### What this task involves
From the entries, return every line where the string "Total" shows up.

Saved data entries
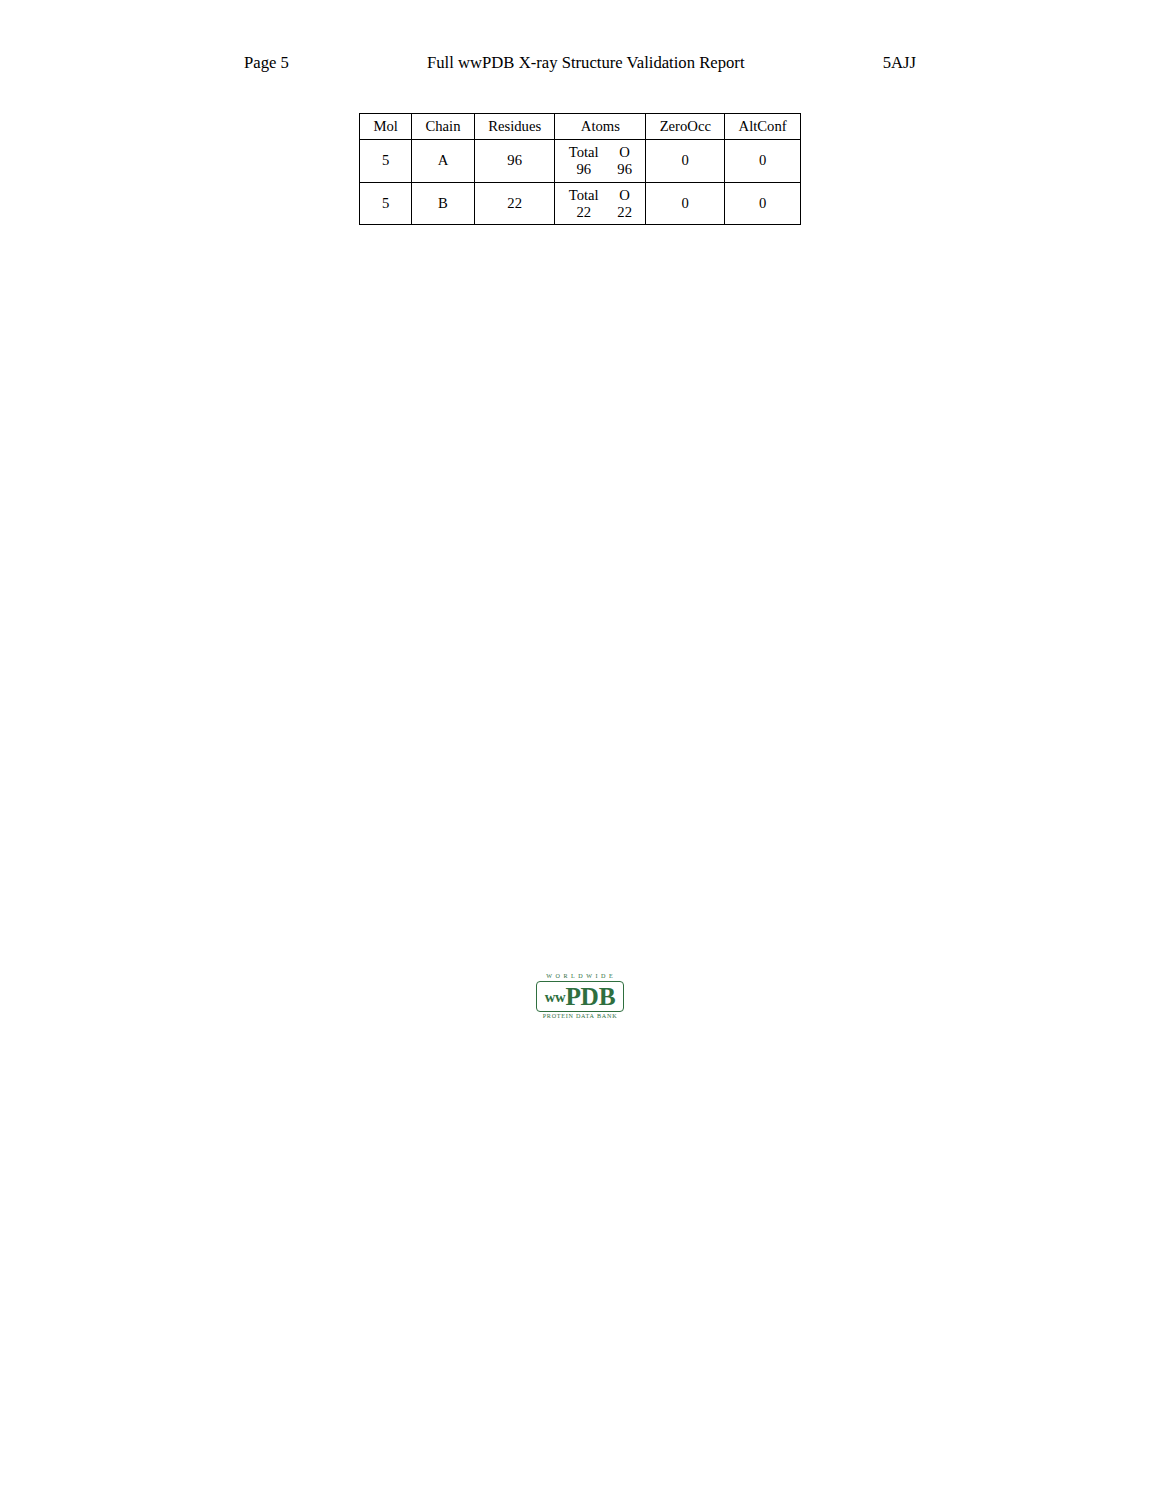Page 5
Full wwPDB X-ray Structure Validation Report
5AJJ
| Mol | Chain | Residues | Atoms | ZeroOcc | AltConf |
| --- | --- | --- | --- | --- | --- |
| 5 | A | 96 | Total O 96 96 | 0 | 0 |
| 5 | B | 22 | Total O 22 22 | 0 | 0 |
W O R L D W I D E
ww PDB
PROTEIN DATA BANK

### Exercise output
| 5 | A | 96 | Total O 96 96 | 0 | 0 |
| 5 | B | 22 | Total O 22 22 | 0 | 0 |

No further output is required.